Eureka: How Invention Happens - Gavin Weightman This summary of five inventions is an easy, engaging read, but it feels a bit disorganized at times. By the author's account, he simply set out to explore the inventions that influence our daily lives, but he emerged with a tale of invention by outsiders. He concludes that we cannot expect innovation from scientists or industry, but must rely on those outside the system.

His thesis of outsiders doesn't exactly work. He mentions the invention of the transistor (Bell Labs) in passing and portrays Faraday as an outsider to academia. Yes, certainly Faraday started outside academia, but lived most of his career inside it. Most people who end up in industry and academia in the last couple hundred years were not born into them -- they came from somewhere else. So I don't find his stories to really support his thesis.
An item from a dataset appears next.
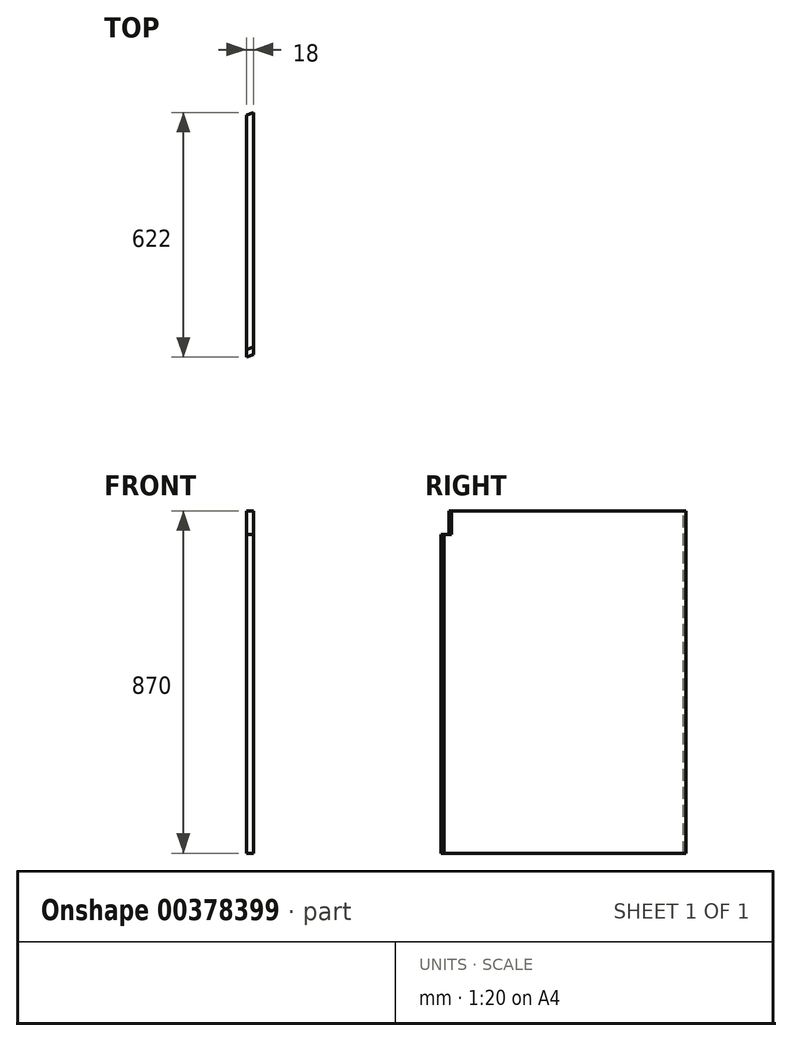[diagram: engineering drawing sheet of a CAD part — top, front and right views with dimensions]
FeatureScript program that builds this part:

So let's put that argument aside for the time being and just concentrate on the stories themselves. To tell the story of the cell phone, for instance, Weightman goes back to catch the invention of magnetic induction and then radio itself. He weaves together the development of the requirements for cell phones throughout history and shows how they worked in harmony to arrive at the invention of the cell phone. Same thing with the other inventions. Starting with the eureka moment of invention, he goes back and reviews what all had to happen to make that moment possible. Of course he can't cover everything, but he succeeds in putting these inventions in context.

But context is, inevitably, complicated. He ends up sharing unnecessary details of many people's lives in order to establish them as characters in the narrative, and this practice at times led the story to feel too big and complex. It was a little difficult to hold onto the main idea of what invention he was working toward in his story. This is somewhat to be expected. Any one of these 5 stories of invention could easily take up the whole book. History is indeed complicated, and none of these eureka moments arose out of the isolated genius of one man. Many inventions had to happen in order for each one to move forward.

In the end, I appreciated the story telling method, and it helped me see the development of these inventions in context, which is a good thing to do from a historical point of view. So this book is valuable and fun to read. It tells stories that are, in their essence, complicated and back-story-rich.